The 20 (Maybe 30?) Years War: Provider Challenge to the IPPS Medicare Standardized Amount
This Bulletin is brought to you by AHLA’s Regulation, Accreditation, and Payment Practice Group.
- February 26, 2025
- Kenneth R. Marcus
On December 20, 2024, the U.S. District Court for the District of Columbia issued its decision in favor of the plaintiff hospitals in the case of St. Mary’s Regional Medical Center v. Becerra. This decision, however, is merely the latest development in a saga commencing as early as 2005 involving challenge to the computation of the Medicare Inpatient Prospective Payment System (IPPS) Standardized Amount. The famous words of Winston Churchill pronounced during the darkest hours of WWII come to mind: “Now this is not the end. It is not even the beginning of the end. But it is, perhaps, the end of the beginning.” Thus, for at least 20 years hospitals have challenged the accuracy of the IPPS Standardized Amount, which is the constant in the formula that drives IPPS payment computation. The core statistic of the Standardized Amount is the average hospital cost per discharge, which was computed based on 1981 nationwide hospital discharge data.
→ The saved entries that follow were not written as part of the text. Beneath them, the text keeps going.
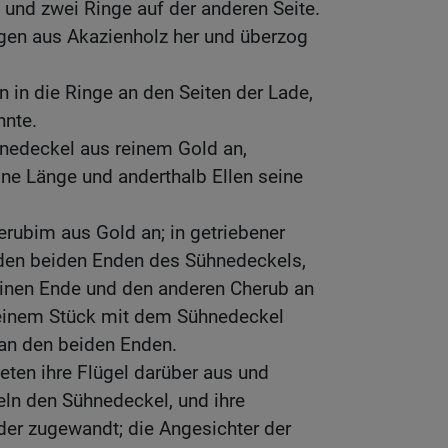
e und zwei Ringe auf der anderen Seite.
ngen aus Akazienholz her und überzog
n in die Ringe an den Seiten der Lade,
nnte.
hnedeckel aus reinem Gold an,
ine Länge und anderthalb Ellen seine
erubim aus Gold an; in getriebener
n den beiden Enden des Sühnedeckels,
inen Ende und den anderen Cherub an
einem Stück mit dem Sühnedeckel
an den beiden Enden.
eten ihre Flügel darüber aus und
eln den Sühnedeckel, und ihre
der zugewandt; die Angesichter der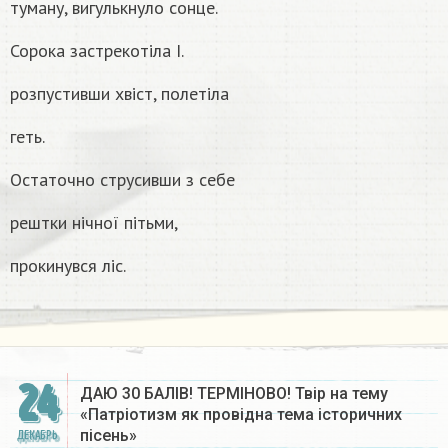
туману, вигулькнуло сонце.
Сорока застрекотіла I.
розпустивши хвіст, полетіла
геть.
Остаточно струсивши з себе
рештки нічної пітьми,
прокинувся лiс.
24
ДАЮ 30 БАЛІВ! ТЕРМІНОВО! Твір на тему
«Патріотизм як провідна тема історичних
пісень»
ДЕКАБРЬ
The basis of the challenge is that the 1981 data was tainted because it included transfers, thus increasing the denominator of the cost/discharge fraction, thereby reducing the average cost per discharge. Despite the dogged efforts of hundreds of hospitals nationwide dating back to at least 2005 challenging the accuracy of the Standardized Amount, to date neither any federal court nor the Provider Reimbursement Review Board (PRRB) has reached a decision on the merits. Rather, hospitals have been forced to litigate jurisdiction and, while the task has been laborious, time-consuming, and expensive, to date they have succeeded.